• Aim: The listing below should be copied in full, word for word.

• Input records:
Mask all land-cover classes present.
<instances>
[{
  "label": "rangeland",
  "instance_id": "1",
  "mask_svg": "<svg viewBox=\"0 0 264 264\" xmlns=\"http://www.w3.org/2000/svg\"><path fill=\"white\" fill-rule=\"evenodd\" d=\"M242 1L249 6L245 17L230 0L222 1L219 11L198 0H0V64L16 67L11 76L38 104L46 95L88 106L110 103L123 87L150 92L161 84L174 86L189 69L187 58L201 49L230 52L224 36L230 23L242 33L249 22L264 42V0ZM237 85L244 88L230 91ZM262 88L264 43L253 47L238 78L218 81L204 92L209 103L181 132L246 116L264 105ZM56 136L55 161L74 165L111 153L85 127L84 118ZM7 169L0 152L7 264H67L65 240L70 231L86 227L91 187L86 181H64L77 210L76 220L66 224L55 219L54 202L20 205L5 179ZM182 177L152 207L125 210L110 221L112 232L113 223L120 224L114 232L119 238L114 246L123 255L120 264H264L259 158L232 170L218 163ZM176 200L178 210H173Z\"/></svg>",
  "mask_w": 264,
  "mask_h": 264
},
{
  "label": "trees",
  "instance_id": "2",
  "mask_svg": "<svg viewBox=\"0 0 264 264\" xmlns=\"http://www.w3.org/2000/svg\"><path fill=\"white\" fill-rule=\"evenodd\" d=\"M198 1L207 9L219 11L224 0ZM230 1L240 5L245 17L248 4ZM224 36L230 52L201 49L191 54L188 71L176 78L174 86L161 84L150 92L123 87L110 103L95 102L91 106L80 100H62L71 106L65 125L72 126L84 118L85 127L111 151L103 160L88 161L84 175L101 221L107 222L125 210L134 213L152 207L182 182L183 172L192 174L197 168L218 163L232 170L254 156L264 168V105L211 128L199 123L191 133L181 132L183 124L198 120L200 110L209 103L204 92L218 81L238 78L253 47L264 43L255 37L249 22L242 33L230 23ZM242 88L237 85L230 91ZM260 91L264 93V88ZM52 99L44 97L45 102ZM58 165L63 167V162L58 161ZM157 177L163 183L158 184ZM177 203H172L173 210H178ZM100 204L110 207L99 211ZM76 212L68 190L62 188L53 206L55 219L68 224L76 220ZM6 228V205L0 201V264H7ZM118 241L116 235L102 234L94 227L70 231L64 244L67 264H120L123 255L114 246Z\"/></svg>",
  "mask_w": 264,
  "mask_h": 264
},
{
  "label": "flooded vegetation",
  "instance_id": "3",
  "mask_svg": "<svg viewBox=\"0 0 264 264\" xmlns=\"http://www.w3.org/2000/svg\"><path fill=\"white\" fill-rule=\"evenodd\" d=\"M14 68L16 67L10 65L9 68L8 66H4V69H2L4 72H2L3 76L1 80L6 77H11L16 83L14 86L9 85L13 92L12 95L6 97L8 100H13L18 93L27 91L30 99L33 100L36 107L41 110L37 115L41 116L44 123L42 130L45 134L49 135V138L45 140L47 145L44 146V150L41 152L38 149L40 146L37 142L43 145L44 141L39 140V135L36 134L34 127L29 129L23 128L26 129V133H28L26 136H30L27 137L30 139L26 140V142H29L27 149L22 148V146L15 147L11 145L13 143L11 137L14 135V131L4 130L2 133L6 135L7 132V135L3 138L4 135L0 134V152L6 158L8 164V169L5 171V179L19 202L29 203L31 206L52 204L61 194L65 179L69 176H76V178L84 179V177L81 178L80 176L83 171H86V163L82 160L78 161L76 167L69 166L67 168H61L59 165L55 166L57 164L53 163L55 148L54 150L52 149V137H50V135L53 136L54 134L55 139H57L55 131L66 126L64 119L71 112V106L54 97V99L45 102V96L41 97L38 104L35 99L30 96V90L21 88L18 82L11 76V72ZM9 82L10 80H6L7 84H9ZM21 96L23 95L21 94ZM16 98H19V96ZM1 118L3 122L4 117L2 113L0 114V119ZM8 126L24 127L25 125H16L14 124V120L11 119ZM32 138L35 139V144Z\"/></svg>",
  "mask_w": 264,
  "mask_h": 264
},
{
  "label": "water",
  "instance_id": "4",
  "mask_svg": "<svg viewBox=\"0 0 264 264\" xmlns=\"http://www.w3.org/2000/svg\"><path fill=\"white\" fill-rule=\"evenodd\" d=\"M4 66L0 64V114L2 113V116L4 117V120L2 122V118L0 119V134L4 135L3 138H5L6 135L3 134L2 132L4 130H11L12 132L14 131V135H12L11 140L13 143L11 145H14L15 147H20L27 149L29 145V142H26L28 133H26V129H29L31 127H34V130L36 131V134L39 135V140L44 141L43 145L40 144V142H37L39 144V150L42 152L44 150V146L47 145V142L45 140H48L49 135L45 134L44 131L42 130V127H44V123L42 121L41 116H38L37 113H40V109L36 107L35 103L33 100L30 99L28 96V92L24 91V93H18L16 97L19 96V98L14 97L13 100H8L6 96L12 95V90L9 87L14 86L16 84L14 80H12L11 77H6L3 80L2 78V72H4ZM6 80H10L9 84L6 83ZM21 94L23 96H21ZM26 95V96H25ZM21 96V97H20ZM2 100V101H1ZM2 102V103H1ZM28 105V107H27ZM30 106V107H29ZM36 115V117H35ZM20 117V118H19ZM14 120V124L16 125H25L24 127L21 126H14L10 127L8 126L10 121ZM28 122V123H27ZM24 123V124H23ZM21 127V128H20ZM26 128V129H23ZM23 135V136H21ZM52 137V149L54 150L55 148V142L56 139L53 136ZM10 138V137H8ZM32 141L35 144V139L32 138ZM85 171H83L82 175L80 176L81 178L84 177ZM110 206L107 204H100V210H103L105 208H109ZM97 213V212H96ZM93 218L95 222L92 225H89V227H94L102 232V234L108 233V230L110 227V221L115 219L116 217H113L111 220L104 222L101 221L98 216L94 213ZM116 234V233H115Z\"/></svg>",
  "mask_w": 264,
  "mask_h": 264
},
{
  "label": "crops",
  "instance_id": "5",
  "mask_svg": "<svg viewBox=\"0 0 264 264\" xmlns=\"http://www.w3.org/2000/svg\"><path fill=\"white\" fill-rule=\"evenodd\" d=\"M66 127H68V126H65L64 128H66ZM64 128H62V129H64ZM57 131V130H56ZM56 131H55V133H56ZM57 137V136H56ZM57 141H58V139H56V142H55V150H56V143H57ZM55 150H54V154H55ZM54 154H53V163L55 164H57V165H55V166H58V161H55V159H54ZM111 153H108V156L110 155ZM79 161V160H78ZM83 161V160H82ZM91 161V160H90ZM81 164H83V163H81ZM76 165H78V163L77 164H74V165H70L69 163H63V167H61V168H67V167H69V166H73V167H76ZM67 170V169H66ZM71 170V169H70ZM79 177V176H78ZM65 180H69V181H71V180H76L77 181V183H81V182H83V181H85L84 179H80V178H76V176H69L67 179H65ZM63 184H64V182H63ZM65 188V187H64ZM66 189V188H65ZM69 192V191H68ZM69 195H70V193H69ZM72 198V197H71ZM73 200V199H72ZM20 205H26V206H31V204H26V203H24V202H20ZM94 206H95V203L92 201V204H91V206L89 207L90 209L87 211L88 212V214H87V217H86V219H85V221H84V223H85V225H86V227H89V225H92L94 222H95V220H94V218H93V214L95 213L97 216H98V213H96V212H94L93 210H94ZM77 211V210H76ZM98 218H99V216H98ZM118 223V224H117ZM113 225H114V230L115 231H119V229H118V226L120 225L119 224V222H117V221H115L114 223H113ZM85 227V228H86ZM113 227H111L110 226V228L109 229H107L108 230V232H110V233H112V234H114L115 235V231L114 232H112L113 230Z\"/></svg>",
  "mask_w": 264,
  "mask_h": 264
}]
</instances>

• Reply:
Mask all land-cover classes present.
<instances>
[{
  "label": "rangeland",
  "instance_id": "1",
  "mask_svg": "<svg viewBox=\"0 0 264 264\" xmlns=\"http://www.w3.org/2000/svg\"><path fill=\"white\" fill-rule=\"evenodd\" d=\"M242 1L249 6L245 17L230 0L222 1L219 11L198 0H0V64L16 67L11 76L38 104L46 95L88 106L110 103L123 87L150 92L161 84L174 86L189 69L187 58L201 49L230 52L224 36L230 23L242 33L249 22L264 42V0ZM237 85L244 88L230 91ZM262 88L264 43L253 47L238 78L218 81L204 92L209 103L181 132L246 116L264 105ZM56 136L55 161L74 165L111 153L85 127L84 118ZM7 169L0 152L7 264H67L65 240L70 231L86 227L91 187L86 181H64L77 210L76 220L66 224L55 219L54 202L20 205L5 179ZM182 177L152 207L125 210L110 221L112 232L113 223L120 224L114 232L119 238L114 246L123 255L120 264H264L259 158L232 170L218 163ZM176 200L178 210H173Z\"/></svg>",
  "mask_w": 264,
  "mask_h": 264
},
{
  "label": "trees",
  "instance_id": "2",
  "mask_svg": "<svg viewBox=\"0 0 264 264\" xmlns=\"http://www.w3.org/2000/svg\"><path fill=\"white\" fill-rule=\"evenodd\" d=\"M198 1L207 9L219 11L224 0ZM230 1L240 5L245 17L248 4ZM224 36L230 52L201 49L191 54L188 71L176 78L174 86L161 84L150 92L123 87L110 103L95 102L91 106L80 100H62L71 106L65 125L72 126L84 118L85 127L111 151L103 160L88 161L84 175L101 221L107 222L125 210L134 213L152 207L182 182L183 172L192 174L197 168L218 163L232 170L254 156L264 168V105L211 128L199 123L191 133L181 132L183 124L198 120L200 110L209 103L204 92L218 81L238 78L253 47L264 43L255 37L249 22L242 33L230 23ZM242 88L237 85L230 91ZM260 91L264 93V88ZM52 99L44 97L45 102ZM58 165L63 167V162L58 161ZM157 177L163 183L158 184ZM177 203H172L173 210H178ZM100 204L110 207L99 211ZM76 212L68 190L62 188L53 206L55 219L68 224L76 220ZM6 228V205L0 201V264H7ZM118 241L116 235L102 234L94 227L70 231L64 244L67 264H120L123 255L114 246Z\"/></svg>",
  "mask_w": 264,
  "mask_h": 264
},
{
  "label": "flooded vegetation",
  "instance_id": "3",
  "mask_svg": "<svg viewBox=\"0 0 264 264\" xmlns=\"http://www.w3.org/2000/svg\"><path fill=\"white\" fill-rule=\"evenodd\" d=\"M14 68L16 67L10 65L9 68L8 66H4V69H2L4 72H2L3 76L1 80L6 77H11L16 83L14 86L9 85L13 92L12 95L6 97L8 100H13L18 93L27 91L30 99L33 100L36 107L41 110L37 115L41 116L44 123L42 130L45 134L49 135V138L45 140L47 145L44 146V150L41 152L38 149L40 146L37 142L43 145L44 141L39 140V135L36 134L34 127L29 129L23 128L26 129V133H28L26 136H30L27 137L30 139L26 140V142H29L27 149L22 148V146L15 147L11 145L13 143L11 137L14 135V131L4 130L2 133L6 135L7 132V135L3 138L4 135L0 134V152L6 158L8 164V169L5 171V179L19 202L29 203L31 206L52 204L61 194L65 179L69 176H76V178L84 179V177L81 178L80 176L83 171H86V163L82 160L78 161L76 167L69 166L67 168H61L59 165L55 166L57 164L53 163L55 148L54 150L52 149V137H50V135L53 136L54 134L55 139H57L55 131L66 126L64 119L71 112V106L54 97V99L45 102V96L41 97L38 104L35 99L30 96V90L21 88L18 82L11 76V72ZM9 82L10 80H6L7 84H9ZM21 96L23 95L21 94ZM16 98H19V96ZM1 118L3 122L4 117L2 113L0 114V119ZM8 126L24 127L25 125H16L14 124V120L11 119ZM32 138L35 139V144Z\"/></svg>",
  "mask_w": 264,
  "mask_h": 264
},
{
  "label": "water",
  "instance_id": "4",
  "mask_svg": "<svg viewBox=\"0 0 264 264\" xmlns=\"http://www.w3.org/2000/svg\"><path fill=\"white\" fill-rule=\"evenodd\" d=\"M4 66L0 64V114L2 113V116L4 117V120L2 122V118L0 119V134L4 135L3 138H5L6 135L3 134L2 132L4 130H11L12 132L14 131V135H12L11 140L13 143L11 145H14L15 147H20L27 149L29 145V142H26L28 133H26V129H29L31 127H34V130L36 131V134L39 135V140L44 141L43 145L40 144V142H37L39 144V150L42 152L44 150V146L47 145V142L45 140H48L49 135L45 134L44 131L42 130V127H44V123L42 121L41 116H38L37 113H40V109L36 107L35 103L33 100L30 99L28 96V92L24 91V93H18L16 97L19 96V98L14 97L13 100H8L6 96L12 95V90L9 87L14 86L16 84L14 80H12L11 77H6L3 80L2 78V72H4ZM6 80H10L9 84L6 83ZM21 94L23 96H21ZM26 95V96H25ZM21 96V97H20ZM2 100V101H1ZM2 102V103H1ZM28 105V107H27ZM30 106V107H29ZM36 115V117H35ZM20 117V118H19ZM14 120V124L16 125H25L24 127L21 126H14L10 127L8 126L10 121ZM28 122V123H27ZM24 123V124H23ZM21 127V128H20ZM26 128V129H23ZM23 135V136H21ZM52 137V149L54 150L55 148V142L56 139L53 136ZM10 138V137H8ZM32 141L35 144V139L32 138ZM85 171H83L82 175L80 176L81 178L84 177ZM110 206L107 204H100V210H103L105 208H109ZM97 213V212H96ZM93 218L95 222L92 225H89V227H94L102 232V234L108 233V230L110 227V221L115 219L116 217H113L111 220L104 222L101 221L98 216L94 213ZM116 234V233H115Z\"/></svg>",
  "mask_w": 264,
  "mask_h": 264
},
{
  "label": "crops",
  "instance_id": "5",
  "mask_svg": "<svg viewBox=\"0 0 264 264\" xmlns=\"http://www.w3.org/2000/svg\"><path fill=\"white\" fill-rule=\"evenodd\" d=\"M66 127H68V126H65L64 128H66ZM64 128H62V129H64ZM57 131V130H56ZM56 131H55V133H56ZM57 137V136H56ZM57 141H58V139H56V142H55V150H56V143H57ZM55 150H54V154H55ZM54 154H53V163L55 164H57V165H55V166H58V161H55V159H54ZM111 153H108V156L110 155ZM79 161V160H78ZM83 161V160H82ZM91 161V160H90ZM81 164H83V163H81ZM76 165H78V163L77 164H74V165H70L69 163H63V167H61V168H67V167H69V166H73V167H76ZM67 170V169H66ZM71 170V169H70ZM79 177V176H78ZM65 180H69V181H71V180H76L77 181V183H81V182H83V181H85L84 179H80V178H76V176H69L67 179H65ZM63 184H64V182H63ZM65 188V187H64ZM66 189V188H65ZM69 192V191H68ZM69 195H70V193H69ZM72 198V197H71ZM73 200V199H72ZM20 205H26V206H31V204H26V203H24V202H20ZM94 206H95V203L92 201V204H91V206L89 207L90 209L87 211L88 212V214H87V217H86V219H85V221H84V223H85V225H86V227H89V225H92L94 222H95V220H94V218H93V214L95 213L97 216H98V213H96V212H94L93 210H94ZM77 211V210H76ZM98 218H99V216H98ZM118 223V224H117ZM113 225H114V230L115 231H119V229H118V226L120 225L119 224V222H117V221H115L114 223H113ZM85 227V228H86ZM113 227H111L110 226V228L109 229H107L108 230V232H110V233H112V234H114L115 235V231L114 232H112L113 230Z\"/></svg>",
  "mask_w": 264,
  "mask_h": 264
}]
</instances>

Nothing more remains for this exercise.